Monday, August 27th, 2018

Second Circuit Limits Scope of Conspiracy Liability Under the FCPA

Today the Second Circuit issued an opinion holding that a non-U.S. citizen, employed by a foreign company, could not be prosecuted for conspiracy to violate the Foreign Corrupt Practices Act (FCPA). See United States v. Hoskins, No. 16-1010 (2d Cir. 2018) (Katzmann, Pooler, Lynch). The opinion is a statutory interpretation tour de force. Of course, the case does not necessarily present a factual scenario that attorneys will often encounter while representing indigent defendants. However, Judge Pooler’s analysis and methodology provide an excellent template for for those arguing for limitations on the scope of conspiracy liability in other contexts. The opinion is available here.

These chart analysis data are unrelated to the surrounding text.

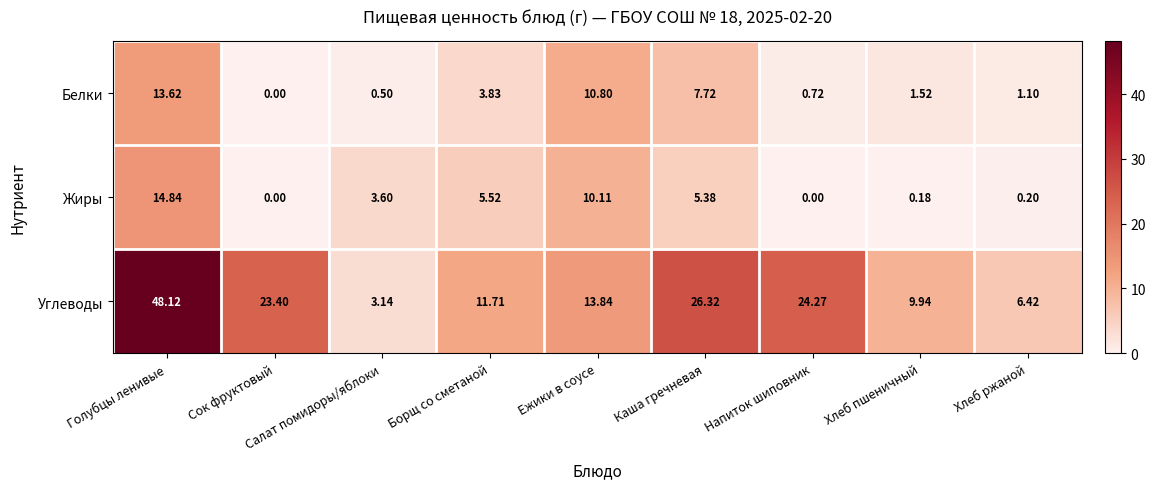

What is the spread (max minus min) of values at Сок фруктовый?

23.4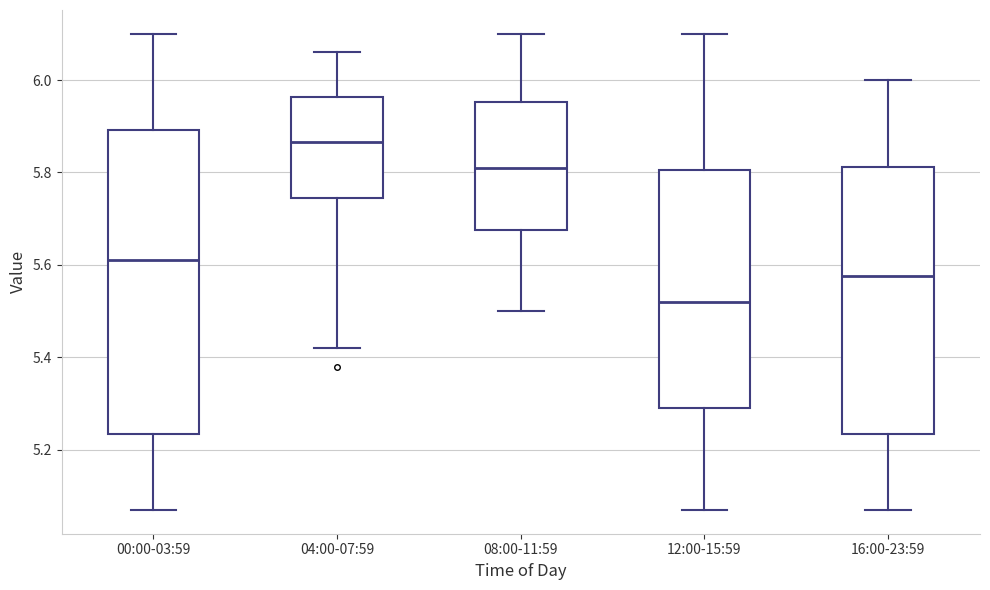

Reading left to right, transcribe this box plot: for each box, give where its median line is, the range the box spans, and where its two whiskers end, as read against the y-axis. The values are not printed on the chart, so give them approximately, as read against the axis.

00:00-03:59: median 5.62, box 5.24 to 5.90, whiskers 5.08 to 6.10
04:00-07:59: median 5.86, box 5.74 to 5.96, whiskers 5.42 to 6.06
08:00-11:59: median 5.82, box 5.68 to 5.96, whiskers 5.50 to 6.10
12:00-15:59: median 5.52, box 5.30 to 5.80, whiskers 5.08 to 6.10
16:00-23:59: median 5.58, box 5.24 to 5.82, whiskers 5.08 to 6.00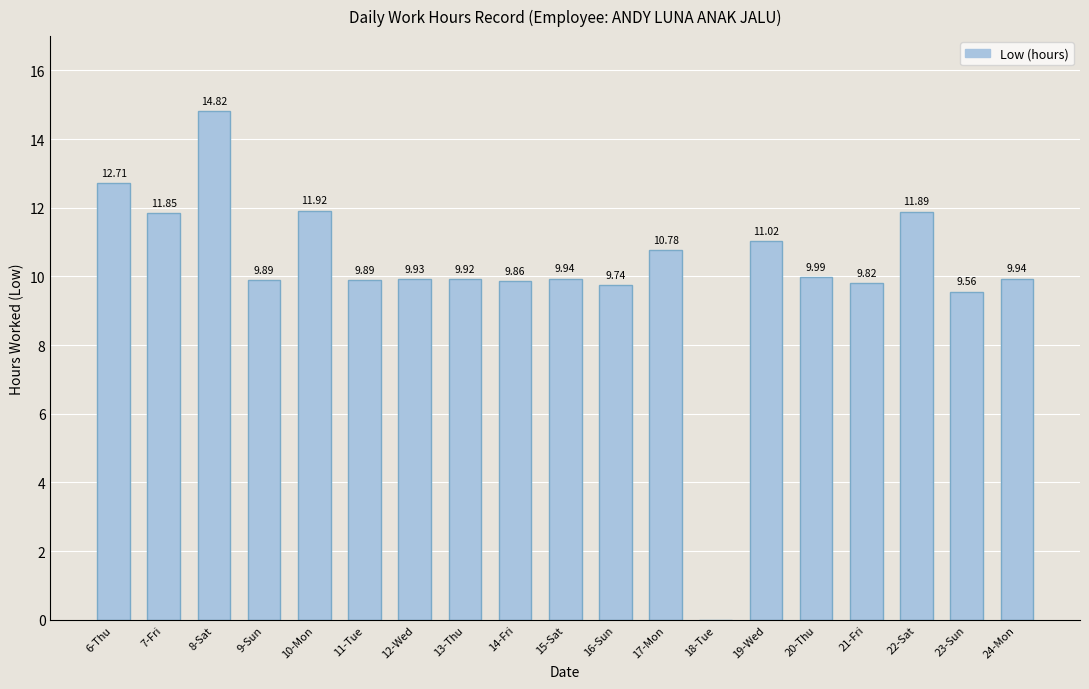

Count the number of data series in this chart.

1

The defendant in Hoskins does not fall within any of the categories of persons who are subject to prosecution under the FCPA. This fact did not, in itself, render him immune from prosecution for conspiracy to violate the statute. As a general principle, “[a]  person . . . may be liable for conspiracy even though he was incapable of committing the substantive offense.” Salinas v. United States, 522 U.S. 52, 64 (1998); see slip op. at 19. The Second Circuit determined, however, that the FCPA was not meant to create accomplice liability for those who could not be punished as principals under the statute.  In reaching this conclusion, the panel carefully analyzed the Supreme Court’s reasoning and interpretive approach in Gebardi v. United States, 287 U.S. 112 (1932), which held that a woman can not be prosecuted for conspiring to violate the Mann Act simply for agreeing to be transported across state lines for a prohibited purpose.  The panel went on to conclude that that the FCPA’s text, structure, legislative history, and statutory context reveal an “affirmative legislative policy to leave the category of defendants omitted from the statutory framework unpunished.”  Slip op. at 36.

Judge Lynch wrote a concurring opinion seeking to limit the scope of the majority’s analysis.  Although he joined Judge Pooler’s opinion in full, Judge Lynch deemed the outcome so undesirable at as a policy matter that he called upon Congress to address the issue.  Moreover, Judge Lynch’s vote would have been different, he explained, if the “case involved an ordinary criminal statute with purely domestic application.”  Concurring op. at 10.  That this limiting principal did not find its way into the majority opinion gives defense attorneys the freedom to use Hoskins in more creative ways than Judge Lynch might prefer.